Ripple (XRP) has experienced a slight increase of 1.1% in the last 24 hours, but has recently suffered a decrease of 0.5%, causing its value to drop to $0.52. This unremarkable trend reflects the current situation where Bitcoin is struggling to surpass the $64,000 resistance level, while Ethereum’s prices fluctuate between the support level of $3,100 and the resistance level of $3,200.
Developments in XRP and the SEC Case
Ripple, the issuer of XRP, has recently made notable changes to its network, which is well-known for its blockchain-based cross-border payment capabilities. Despite the ongoing lawsuit between Ripple and the SEC, which offers little hope for a positive outcome for XRP, the blockchain company is making structural adjustments to its On-Demand Liquidity (ODL) service, particularly for its customers in the United States.

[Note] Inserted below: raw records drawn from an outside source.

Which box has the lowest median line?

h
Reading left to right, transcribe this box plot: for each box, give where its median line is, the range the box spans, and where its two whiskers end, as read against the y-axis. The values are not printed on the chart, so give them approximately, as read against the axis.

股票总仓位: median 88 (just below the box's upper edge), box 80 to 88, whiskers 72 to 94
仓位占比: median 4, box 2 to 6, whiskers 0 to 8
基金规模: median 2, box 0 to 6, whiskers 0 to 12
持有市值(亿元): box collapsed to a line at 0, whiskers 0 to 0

Based on a recent court filing, Ripple has decided to adopt the largest stablecoin, USDT, for use by its American clients. Ripple is facing challenges with its ODL clients, but these customers will now be handled by a subsidiary located in Singapore.
This move is considered necessary due to a court ruling last year that classified corporate XRP sales as securities. As a result, Ripple could potentially be fined $2 billion for violating US securities laws.

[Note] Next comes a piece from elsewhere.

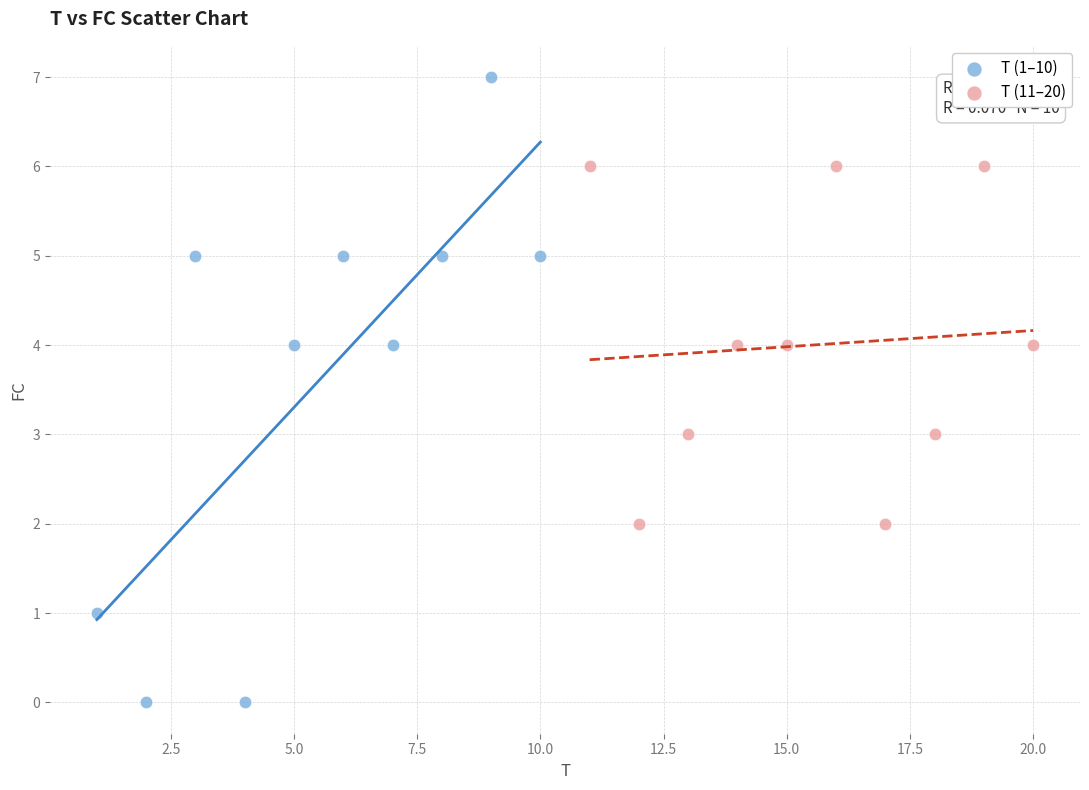

Which series has the widest spread of Y values?

T (1–10)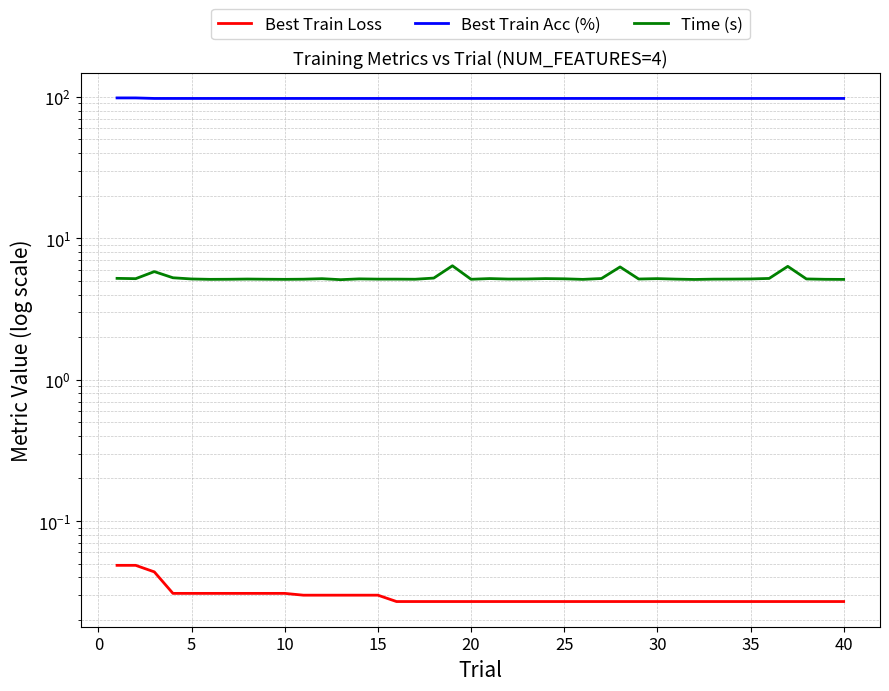

Which series changed the most between −5 and 29?

Best Train Acc (%)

Expert Opinion on Ripple’s Strategy
Ripple has shifted its focus away from XRP sales in the United States, but it continues to indirectly engage in similar sales with firms located outside of the country. American companies are now transitioning to the use of USDT, which has implications for exchange transactions. According to Bill Morgan, a lawyer and cryptocurrency enthusiast, this shift is worrisome for XRP. He expressed his concerns by stating:
“XRP holders are feeling anxious as they await the court’s decision in the ongoing lawsuit. Some investors are also skeptical about the effectiveness of Ripple’s potential departure from the United States, indicating that they are prepared to exit.”
Disclaimer:
The information provided in this article should not be considered as investment advice. Investors should be aware that cryptocurrencies are highly volatile and carry inherent risks. It is recommended that individuals conduct their own research before making any investment decisions.